9. Out of the loop – your customers, particularly those who are on managed services recurring contracts need to be kept in the loop and up to date with what you are doing for them. Being proactive is essential and providing regular reports of work done, planned and considered along with reasoning behind major decisions taken should be included. You may think that just because you are keeping their systems working that they will assume they are getting their moneys worth but in fact it could well be the opposite and they may be thinking that they are paying you for nothing since their system has been so stable anyway! Make sure they know that the reason their system is stable is because of the work you have done and continue to do on it.

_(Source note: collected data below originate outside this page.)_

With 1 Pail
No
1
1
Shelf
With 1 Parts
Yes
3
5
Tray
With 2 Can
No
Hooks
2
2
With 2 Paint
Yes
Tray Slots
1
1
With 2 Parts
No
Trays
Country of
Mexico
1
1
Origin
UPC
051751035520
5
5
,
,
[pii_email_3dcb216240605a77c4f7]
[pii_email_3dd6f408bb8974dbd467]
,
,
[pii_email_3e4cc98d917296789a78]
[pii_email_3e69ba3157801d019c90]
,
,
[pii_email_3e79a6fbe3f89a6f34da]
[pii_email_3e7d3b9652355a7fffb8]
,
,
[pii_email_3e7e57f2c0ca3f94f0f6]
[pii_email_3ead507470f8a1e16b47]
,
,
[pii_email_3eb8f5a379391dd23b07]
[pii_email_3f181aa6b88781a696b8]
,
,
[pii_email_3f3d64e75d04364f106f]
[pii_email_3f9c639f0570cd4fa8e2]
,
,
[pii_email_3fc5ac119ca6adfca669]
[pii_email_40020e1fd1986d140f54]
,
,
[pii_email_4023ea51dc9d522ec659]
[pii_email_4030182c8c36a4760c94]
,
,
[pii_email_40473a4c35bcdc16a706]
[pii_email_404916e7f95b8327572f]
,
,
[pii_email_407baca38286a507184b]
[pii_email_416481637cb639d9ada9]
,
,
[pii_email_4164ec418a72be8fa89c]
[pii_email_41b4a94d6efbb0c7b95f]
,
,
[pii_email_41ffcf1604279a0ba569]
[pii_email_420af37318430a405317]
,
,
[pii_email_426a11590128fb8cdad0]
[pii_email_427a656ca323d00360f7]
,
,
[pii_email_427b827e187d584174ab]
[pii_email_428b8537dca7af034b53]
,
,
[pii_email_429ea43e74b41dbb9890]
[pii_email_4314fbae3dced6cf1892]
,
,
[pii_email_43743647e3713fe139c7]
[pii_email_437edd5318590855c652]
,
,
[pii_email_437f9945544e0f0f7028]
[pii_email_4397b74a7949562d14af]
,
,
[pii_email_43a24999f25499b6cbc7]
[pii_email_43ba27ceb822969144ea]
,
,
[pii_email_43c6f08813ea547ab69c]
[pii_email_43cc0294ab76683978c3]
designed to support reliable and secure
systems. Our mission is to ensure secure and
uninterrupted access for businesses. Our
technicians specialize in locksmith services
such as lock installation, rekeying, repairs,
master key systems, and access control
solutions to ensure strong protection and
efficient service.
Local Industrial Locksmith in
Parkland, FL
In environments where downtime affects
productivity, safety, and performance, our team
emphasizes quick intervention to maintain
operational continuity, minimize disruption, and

Give them well documented reasons to have confidence in your ability to help keep them in business.
10. No business analytics – there’s a lot of data about your business which you could and in fact should be logging and analyzing such as hours worked by each employee on each account, number of tickets opened and completed, parts bought, deployed, repaired, scrapped, and much more. Failure to log and crunch such data means you have very little idea of what is really going on in your business at any point in time and are in effect flying blind when you could be making informed decisions on the collected data. How else will you avoid flying into that mountain looming ahead of you in the fog?
11. Benefiting the wrong party – there’s no point providing your customers with tools and services they don’t really need or want and ultimately won’t buy. They won’t be happy with you pitching them stuff that doesn’t adequately benefit them and being seen as out of touch with the industry does you no favors. Offering solutions from which YOU benefit the most rather than offering a solution the CUSTOMER benefits most from is a certain shortcut to unhappy camper land and we all know what happens there.

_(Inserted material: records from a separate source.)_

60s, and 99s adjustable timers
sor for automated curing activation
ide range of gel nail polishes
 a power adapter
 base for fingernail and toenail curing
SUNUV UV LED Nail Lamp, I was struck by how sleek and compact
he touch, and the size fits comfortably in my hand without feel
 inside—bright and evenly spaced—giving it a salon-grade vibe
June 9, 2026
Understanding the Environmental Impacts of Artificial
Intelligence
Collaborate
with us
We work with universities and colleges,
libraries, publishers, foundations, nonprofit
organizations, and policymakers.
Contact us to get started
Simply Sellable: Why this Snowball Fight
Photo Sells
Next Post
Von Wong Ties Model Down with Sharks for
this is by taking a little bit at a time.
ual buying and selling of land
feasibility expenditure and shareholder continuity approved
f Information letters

12. Bad accounting – not keeping proper track of your business finances is sure to lead to disaster sooner or later. You need to know if you’re making a profit or a loss, whether or not income and profits are heading in the right direction or the wrong one, you need to know how much it costs to acquire your customers and how much they are worth. Then of course you need to make sure you pay the taxman because otherwise he will bring down the hammer on you like the grim reaper with a scythe.
There are surely other ways you could perhaps irrevocably damage your business or at the very least hamper it but if you really do not want to kill your IT services company and instead aim to stay in business and prosper for the long term, you certainly don’t want to be doing any of the above!